# What is a dwarf pygmy? Does this breed even exist?



## konababy (Nov 5, 2016)

Hi! I am the proud owner and mama of a 2 1/2 month old pygmy goat named Layla. I want to get another goat soon- I have heard of a dwarf pygmy. Is there even such a breed?


----------



## groovyoldlady (Jul 21, 2011)

There are 2 miniature breeds of goats: Pygmys and Nigerian Dwarfs. Nigerian Dwarfs have been developed for dairy production. Pygmys produce milk, of course, but are considered more of a pet or meat animal. They have different body types (Pygmys are stockier and chunkier; Nigerian Dwarfs have a lighter build and more dairy characteristics) and different color patterns for their coats. Many people don't know the proper name for either breed of goat, so they use the terms interchangeably.

More than once folks have come to TGS to introduce us to their new pygmys only to find out they were actually Nigerians - or vice versa!
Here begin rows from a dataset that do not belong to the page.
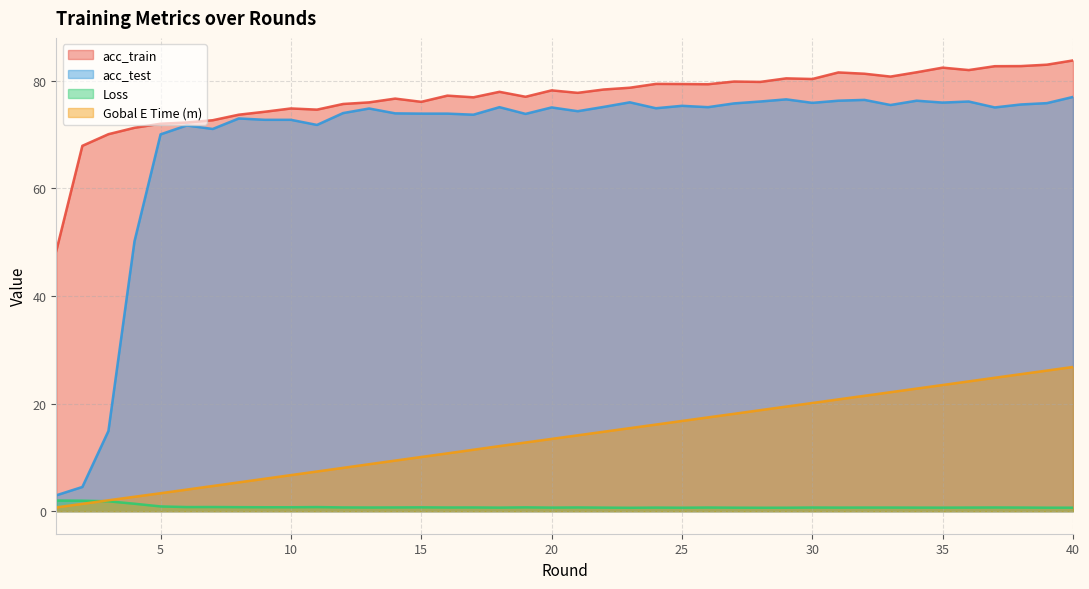

Reading right to left, transcribe all the data shown in this chart.

acc_train: 83.7	82.9	82.7	82.7	81.9	82.4	81.5	80.7	81.3	81.5	80.3	80.4	79.7	79.8	79.3	79.3	79.4	78.7	78.3	77.7	78.2	77.0	77.9	76.9	77.2	76.0	76.6	75.9	75.6	74.6	74.8	74.2	73.7	72.6	72.2	72.0	71.2	70.0	67.9	48.3
acc_test: 77.0	75.8	75.5	75.0	76.1	75.9	76.2	75.5	76.4	76.2	75.8	76.5	76.1	75.8	75.0	75.3	74.8	76.0	75.1	74.3	75.0	73.8	75.0	73.7	73.8	73.8	73.9	74.8	74.0	71.8	72.7	72.7	73.0	71.0	71.7	70.0	50.1	14.9	4.5	3.0
Loss: 0.7	0.7	0.7	0.7	0.7	0.7	0.7	0.7	0.7	0.7	0.7	0.6	0.6	0.7	0.7	0.6	0.7	0.6	0.7	0.7	0.7	0.7	0.7	0.7	0.7	0.7	0.7	0.7	0.7	0.8	0.7	0.7	0.7	0.8	0.8	0.9	1.4	1.8	1.9	2.0
Gobal E Time (m): 26.8	26.1	25.5	24.8	24.1	23.4	22.8	22.1	21.4	20.8	20.1	19.4	18.8	18.1	17.4	16.8	16.1	15.4	14.8	14.1	13.4	12.8	12.1	11.4	10.7	10.1	9.4	8.7	8.0	7.4	6.7	6.0	5.4	4.7	4.0	3.3	2.7	2.0	1.4	0.7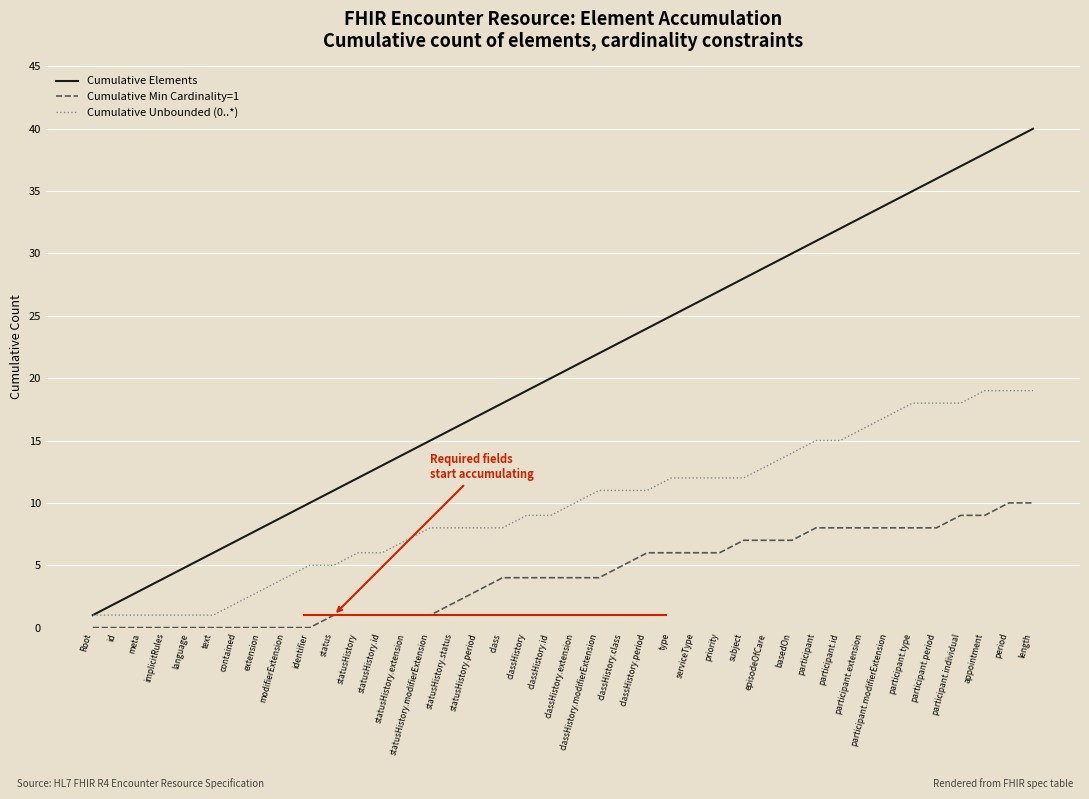

What position from the right is basedOn?

11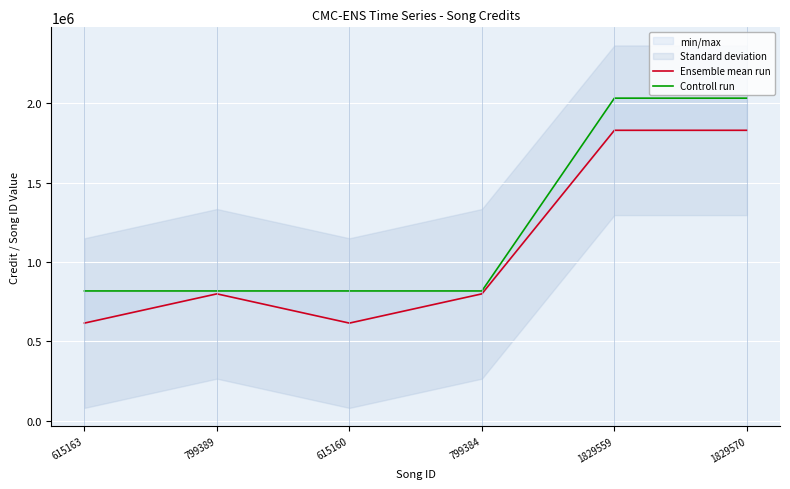

What is the difference between the maximum and second lowest values in the Ensemble mean run series?

1214407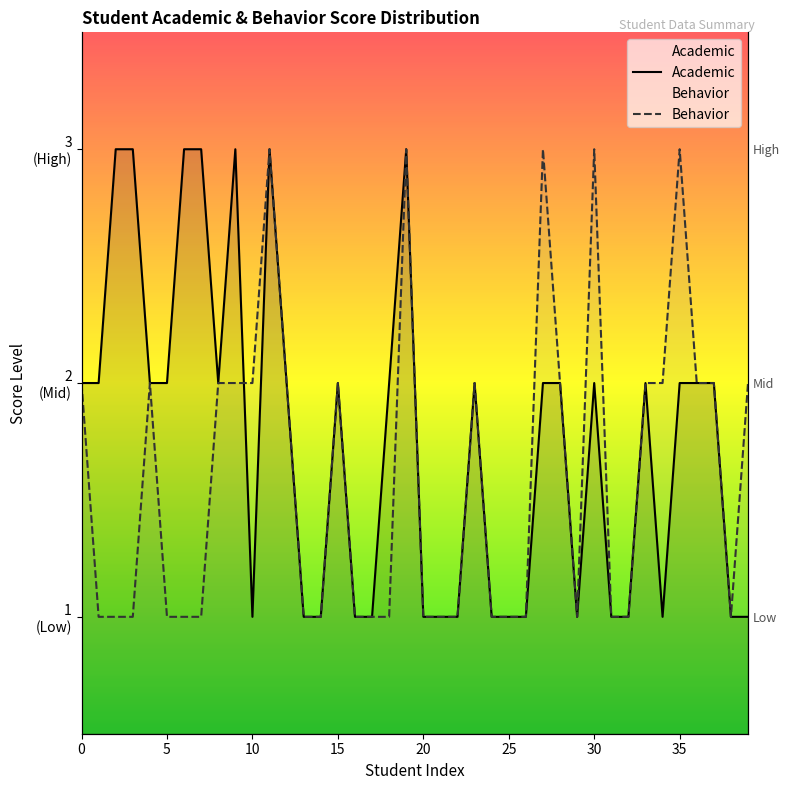

Between 28 and 37, which is larger?

28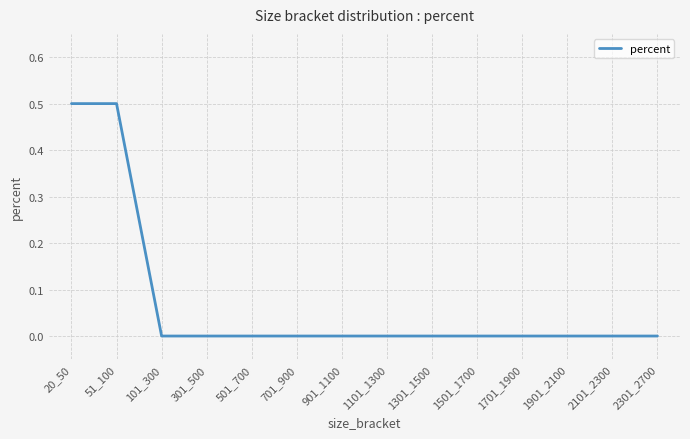

What is the difference between the maximum and minimum values?

0.5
This farm sells pygmy goats: http://www.ourbuckeyefarms.com/pygmy-goats-for-sale.html

This one sells Nigerian Dwarfs: http://valleysedgefarm.weebly.com

Both breeds are much smaller than the big goats and both are just adorable. :-D


----------



## happybleats (Sep 12, 2010)

good info groovy!!! 

Maybe they are calling the cross of both breed a dwarf pygmy?


----------



## ksalvagno (Oct 6, 2009)

Dwarf Pygmy is usually from someone who has no clue on goat breeds. Most of the time they have mixes and just call any type of small goat a Dwarf Pygmy.


----------



## KW Farms (Jun 21, 2008)

No such thing as a "Dwarf Pygmy." 

There is Nigerian Dwarf and there is Pygmy. Completely different breeds. Both are about the same size though.


----------



## lottsagoats1 (Apr 12, 2014)

A dwarf pygmy is the same as a Nigerian Pygmy. People make up names for breeds they don't know.


----------



## capracreek (Apr 5, 2016)

Both pygmies and Nigerians are dwarf goats by definition. Both come from the original same line of dwarf goats in Cameroon Africa. They split off the good Milking goats and developed a line that are better milk producers which became known as the Nigerian Dwarf. Some of the differences is the Nigerians through more variation in colors and they can have blue eyes. They are also more refined with more leg.
http://www.ndga.org/ndga-breed-standard.html

The pygmies are were much stockier and broader and they were used primarily as the meat goat. They are solid colors being black, grey, carmel or brown with black or brown socks down the legs and they can have a dorsal stripe. They can have white belly bands and a blue eye would be a disqualification. Here is the npga breed standard: http://www.npga-pygmy.com/resources/conformation/breed_standard.asp


----------